• [Provided information]:
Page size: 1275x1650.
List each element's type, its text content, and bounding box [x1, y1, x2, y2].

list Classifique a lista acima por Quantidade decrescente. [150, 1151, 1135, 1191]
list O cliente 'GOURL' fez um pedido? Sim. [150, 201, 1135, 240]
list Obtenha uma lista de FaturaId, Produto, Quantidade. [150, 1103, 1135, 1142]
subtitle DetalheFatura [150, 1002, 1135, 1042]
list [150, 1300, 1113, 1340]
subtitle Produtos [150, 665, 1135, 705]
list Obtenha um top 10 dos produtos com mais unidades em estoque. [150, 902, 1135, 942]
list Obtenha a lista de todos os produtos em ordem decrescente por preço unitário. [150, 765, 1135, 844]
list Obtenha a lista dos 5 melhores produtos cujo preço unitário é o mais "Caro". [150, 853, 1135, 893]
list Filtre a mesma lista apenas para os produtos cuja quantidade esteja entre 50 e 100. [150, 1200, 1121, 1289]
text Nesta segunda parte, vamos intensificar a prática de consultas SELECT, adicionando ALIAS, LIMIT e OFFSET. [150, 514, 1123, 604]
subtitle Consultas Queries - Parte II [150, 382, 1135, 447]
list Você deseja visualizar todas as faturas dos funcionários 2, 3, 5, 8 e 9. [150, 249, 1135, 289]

• [What you will do]: Retype the records above exactly.

• [Output]:
Page size: 1275x1650.
List each element's type, its text content, and bounding box [x1, y1, x2, y2].

list Classifique a lista acima por Quantidade decrescente. [150, 1151, 1135, 1191]
list O cliente 'GOURL' fez um pedido? Sim. [150, 201, 1135, 240]
list Obtenha uma lista de FaturaId, Produto, Quantidade. [150, 1103, 1135, 1142]
subtitle DetalheFatura [150, 1002, 1135, 1042]
list [150, 1300, 1113, 1340]
subtitle Produtos [150, 665, 1135, 705]
list Obtenha um top 10 dos produtos com mais unidades em estoque. [150, 902, 1135, 942]
list Obtenha a lista de todos os produtos em ordem decrescente por preço unitário. [150, 765, 1135, 844]
list Obtenha a lista dos 5 melhores produtos cujo preço unitário é o mais "Caro". [150, 853, 1135, 893]
list Filtre a mesma lista apenas para os produtos cuja quantidade esteja entre 50 e 100. [150, 1200, 1121, 1289]
text Nesta segunda parte, vamos intensificar a prática de consultas SELECT, adicionando ALIAS, LIMIT e OFFSET. [150, 514, 1123, 604]
subtitle Consultas Queries - Parte II [150, 382, 1135, 447]
list Você deseja visualizar todas as faturas dos funcionários 2, 3, 5, 8 e 9. [150, 249, 1135, 289]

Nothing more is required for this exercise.